◆ **The task**:
For each entry, output its words exactly and leave any picture behind.

◆ **Input**:
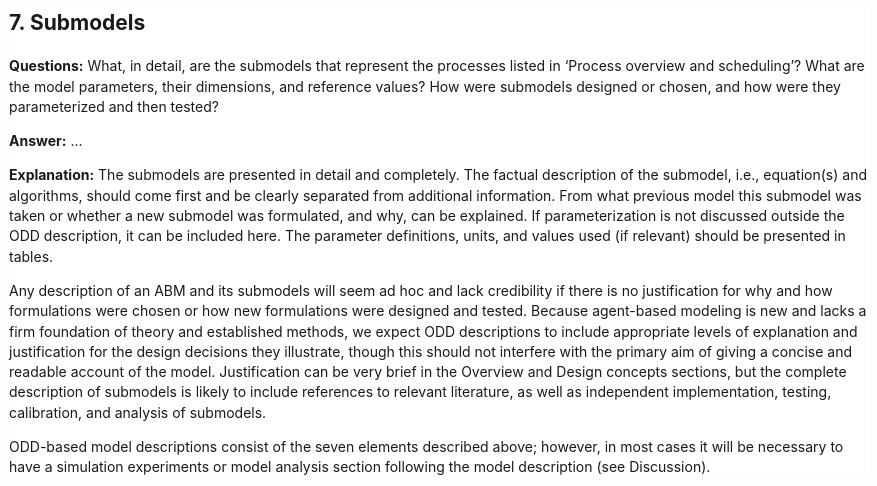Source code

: 
## 7. Submodels

**Questions:** What, in detail, are the submodels that represent the processes listed in ‘Process overview and scheduling’? What are
the model parameters, their dimensions, and reference values? How were submodels designed or chosen, and how were they parameterized
and then tested?

**Answer:** ...

**Explanation:** The submodels are presented in detail and completely. The factual description of the submodel, i.e., equation(s) and
algorithms, should come first and be clearly separated from additional information. From what previous model this submodel was taken or
whether a new submodel was formulated, and why, can be explained. If parameterization is not discussed outside the ODD description, it
can be included here. The parameter definitions, units, and values used (if relevant) should be presented in tables.

Any description of an ABM and its submodels will seem ad hoc and lack credibility if there is no justification for why and how
formulations were chosen or how new formulations were designed and tested. Because agent-based modeling is new and lacks a firm
foundation of theory and established methods, we expect ODD descriptions to include appropriate levels of explanation and justification
for the design decisions they illustrate, though this should not interfere with the primary aim of giving a concise and readable account
of the model. Justification can be very brief in the Overview and Design concepts sections, but the complete description of submodels is
likely to include references to relevant literature, as well as independent implementation, testing, calibration, and analysis of
submodels.

ODD-based model descriptions consist of the seven elements described above; however, in most cases it will be necessary to have a
simulation experiments or model analysis section following the model description (see Discussion).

◆ **Answer to the exercise**:
Source code

: 
## 7. Submodels

**Questions:** What, in detail, are the submodels that represent the processes listed in ‘Process overview and scheduling’? What are
the model parameters, their dimensions, and reference values? How were submodels designed or chosen, and how were they parameterized
and then tested?

**Answer:** ...

**Explanation:** The submodels are presented in detail and completely. The factual description of the submodel, i.e., equation(s) and
algorithms, should come first and be clearly separated from additional information. From what previous model this submodel was taken or
whether a new submodel was formulated, and why, can be explained. If parameterization is not discussed outside the ODD description, it
can be included here. The parameter definitions, units, and values used (if relevant) should be presented in tables.

Any description of an ABM and its submodels will seem ad hoc and lack credibility if there is no justification for why and how
formulations were chosen or how new formulations were designed and tested. Because agent-based modeling is new and lacks a firm
foundation of theory and established methods, we expect ODD descriptions to include appropriate levels of explanation and justification
for the design decisions they illustrate, though this should not interfere with the primary aim of giving a concise and readable account
of the model. Justification can be very brief in the Overview and Design concepts sections, but the complete description of submodels is
likely to include references to relevant literature, as well as independent implementation, testing, calibration, and analysis of
submodels.

ODD-based model descriptions consist of the seven elements described above; however, in most cases it will be necessary to have a
simulation experiments or model analysis section following the model description (see Discussion).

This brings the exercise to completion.